Learn how you can restore your relationship, and hopefully avert breaking up.
- Are you stunned, angry, or grieving because you’ve learned your partner had an affair?
- Do you feel like your whole world, dreams and all, is washing away right before your eyes?
- Are you completely at a loss as to what to do… but know that deep down you are still in love with your partner?
- Do you need to find out whether there is hope for your situation?
You are not alone.
Like many of us who have been face-to-face with this, you unexpectedly may be at an entirely new place in your life. What is worse, you might be the only one who knows. Suddenly, your “perfect world” doesn’t feel like such a great place.
Maybe you feel like you are numb, or that you want to explode in a thousand directions. It may seem scary (maybe even too scary) to contemplate the future.
In the days and weeks to come, you might find it increasingly difficult to concentrate, to sleep, or even to eat in the ways you used to. A sense of intimacy with your partner — once so strong and fulfilling — may be entirely missing or changed.
You may feel increasingly insecure, lonely, and unclear about what to do. It’s an unspeakable, nameless problem that keeps you up at 3 am with no solution in sight.
Your friends and family might still look at you and think, “Wow, she’s really got it together.”
Little do they know, you are in so much pain that even your fingernails hurt.
Hundreds (if not thousands) of couples experience the exact same problem, and the same reactions.
I imagine you probably have a lot of mixed feelings right now. I was in your shoes once, many years ago, and the thing I remember most vividly was crying so hard I had Kleenex stuck to my mascara.
There can be so many sources with advice, each offering what sounds like a helpful suggestion — and it all clogs up your busy mind with what seems like too many things to even consider.
But you know, deep down, this isn’t a problem you can solve alone. You also can’t just roll up in a ball and wait for it to go away. It won’t.
You need to begin to talk about what happened and how to move forward.
And there are questions you need answered, like:
- Is there hope for us and for our relationship?
- How can I ever trust my partner (or anyone) again?
- And, the big one: What should we do now?
My experience working with couples just like you has taught me that there is hope. Time and again, though, I find couples who wait so long to seek the help they so desperately need. A problem that might date from early in the relationship takes a huge toll if you have no one to talk to for years… and years… and maybe even years.

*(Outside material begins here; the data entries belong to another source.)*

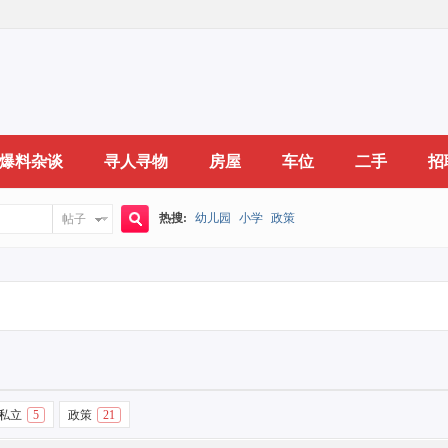
爆料杂谈
寻人寻物
房屋
车位
二手
招
热搜:
幼儿园
小学
政策
帖子
搜
索
私立
5
政策
21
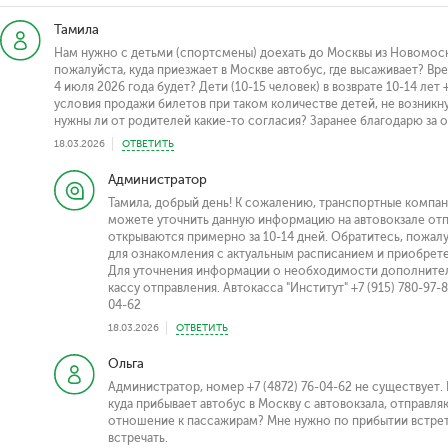
Тамила
Нам нужно с детьми (спортсмены) доехать до Москвы из Новомоско
пожалуйста, куда приезжает в Москве автобус, где высаживает? Вре
4 июля 2026 года будет? Дети (10-15 человек) в возврате 10-14 ле
условия продажи билетов при таком количестве детей, не возникну
нужны ли от родителей какие-то согласия? Заранее благодарю за 
18.03.2026
ОТВЕТИТЬ
Администратор
Тамила, добрый день! К сожалению, транспортные компан
можете уточнить данную информацию на автовокзале отп
открываются примерно за 10-14 дней. Обратитесь, пожалу
для ознакомления с актуальным расписанием и приобретени
Для уточнения информации о необходимости дополнител
кассу отправления. Автокасса "Институт" +7 (915) 780-97-
04-62
18.03.2026
ОТВЕТИТЬ
Ольга
Администратор, номер +7 (4872) 76-04-62 не существует. 
куда прибывает автобус в Москву с автовокзала, отправляю
отношение к пассажирам? Мне нужно по прибытии встретит
встречать.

By the time couples come in to work with me, they often feel isolated, angry — and often exhausted!
But once they take that difficult first step of asking for help, a burden is lifted and the opportunity for a positive future — together — is possible.
It’s so sad that so many couples suffer for such a long time in situations that could be improved — sometimes right away! And there are times when the improvements are quite dramatic.
For some in marriage counseling couples therapy can make changes happen very quickly. For others, it takes more time.
Much of the progress you make depends on how open you are to looking at your real selves — warts and all, as they say — and on your willingness to cultivate your relationship, to listen to each other, and to begin walking together down life’s path.
The question is this: Will you continue doing the same things, floating toward almost certain destruction of your relationship because that’s where life leads you — or will you take steps to make meaningful changes that will also have a huge positive impact on those you love?
So what steps can I take right now?
1 - Don’t ignore your anger. It’s been my experience that unresolved anger leads to some of the worst problems down the road. I meet people every day who have symptoms of depression, who have eating disorders, who harm themselves physically or psychologically — and often the roots of their problem is in anger. Bottling up anger will not help. You need to find some way to channel it and create change.
2 - Try not to inflict further pain. Yes, I know you are hurting, and it’s often tempting to try to inflict pain on others — your partner, your family, yourself. Don’t let yourself fall into this. There are other, more positive ways to take out frustration today (exercise or journaling come to mind), and these won’t leave the deep scars that painful words or actions will leave behind.
3 - Begin couples counseling, and avoid living in distress one day longer! A plan that fits you and your unique situation can be developed after the assessment is completed — usually during the first session — and then you’ll be on your way toward healing.
Wishing you all the blessings of life!